::: SELECTED EXCERPT
We know the result of this either/or: Free exhibitions were eventually instituted, and modernism won the battle against academicism. That story has been told often enough, and I will not repeat it here. Nor am I offering an explanation, new or old, of why modernism triumphed; no explanation is needed other than its aesthetic superiority. I merely seek to understand why modernism was born in France; and I pursue this because following the trail of Duchamp’s message has led me to pursue it. I think part of the answer lies in this incredibly clear-cut either/or arrived at under very different circumstances by both a progressive critic (Zola) and a conservative administrator of the Beaux-Arts system (Turquet). I can’t think of any European country besides France where the fate of the visual arts—whether in the 1880s or at any time since the creation of the Académie Royale de Peinture et de Sculpture in 1648—hinged on such a peculiarly stark absence of any room for compromise. Certainly the British Royal Academy was able to negotiate with its artists, granting them their freedom by keeping itself at arm’s length from state control. Germany was still involved in court art after Bismarck. Italy before Garibaldi and Cavour had no inkling of what a centralized state might be. Even earlier in France, say, during the July Monarchy, juste milieu painters could thrive on the illusion that state monopoly and bourgeois individualism had found an aesthetic modus vivendi. By 1880, this was no longer the case. The French nineteenth-century Beaux-Arts system had either to die or be restored in the glory of its “absolute despotism,” as Zola wrote. If only symbolically, the advent of the French Indépendants tolled the death knell of a very powerful and unique art institution in which, at any stage of their career, artists needed to receive the state’s stamp of approval. It was anything but anodyne for that institution to let the profession of painter or sculptor be opened to the hoi polloi, as happened in 1884 with the Indépendants. Duchamp’s telegram now reads as nothing less than this French system’s obituary.

Georges Seurat, A Sunday on La Grande Jatte—1884, 1884–86, oil on canvas, 6' 9 3/4“ x 10' 1 1/4”. From the Salon de la Société des Artistes Indépendants, August–September 1886.
::::::
::: RECORDED INFORMATION
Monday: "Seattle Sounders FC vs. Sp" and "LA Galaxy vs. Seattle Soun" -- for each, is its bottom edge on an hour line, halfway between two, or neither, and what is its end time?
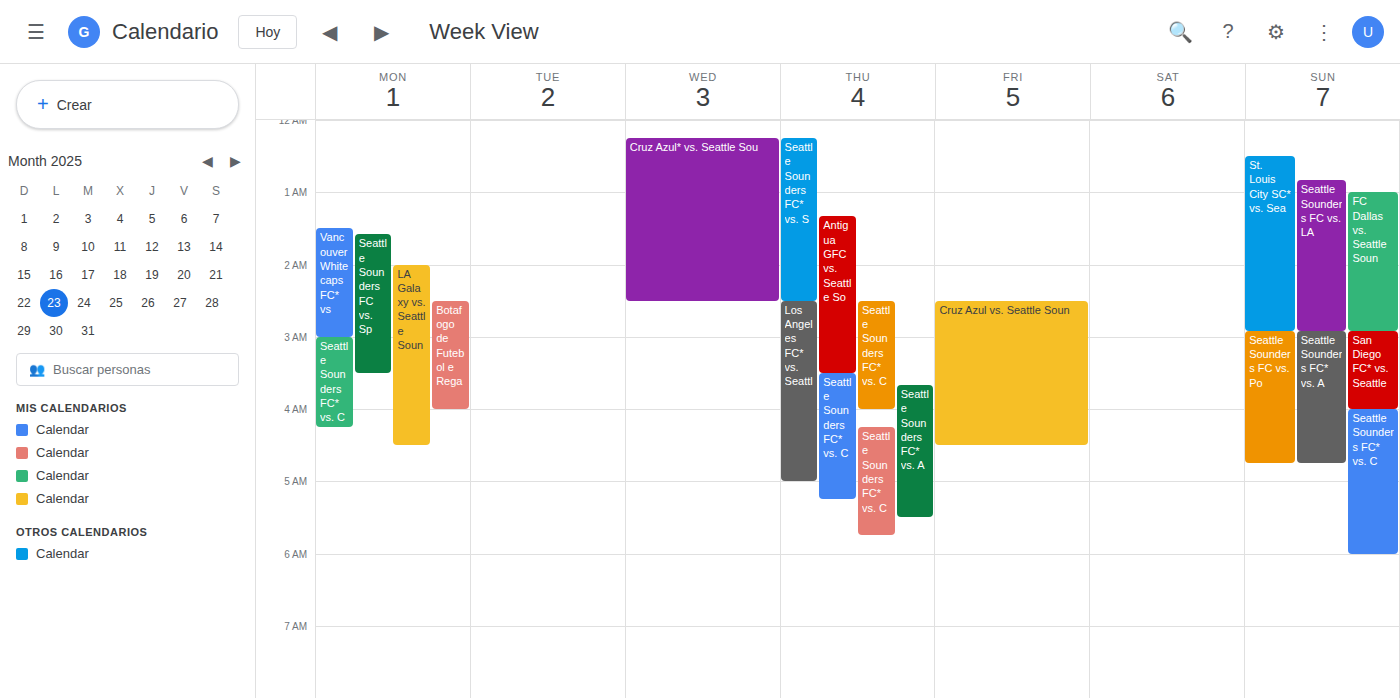
"Seattle Sounders FC vs. Sp": 3:30 AM, halfway between the 3 AM and 4 AM lines. "LA Galaxy vs. Seattle Soun": 4:30 AM, halfway between the 4 AM and 5 AM lines.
::::::
- _REQUESTS_
A: According to the excerpt on French modernism, in what year was the Académie Royale de Peinture et de Sculpture created?
B: Copy the passage of the excerpt on French modernism from "Georges Seurat, A" up to and including "Indépendants, August–September 1886.", word for word.

- _TASK RESPONSES_
A: 1648

B:
Georges Seurat, A Sunday on La Grande Jatte—1884, 1884–86, oil on canvas, 6' 9 3/4“ x 10' 1 1/4”. From the Salon de la Société des Artistes Indépendants, August–September 1886.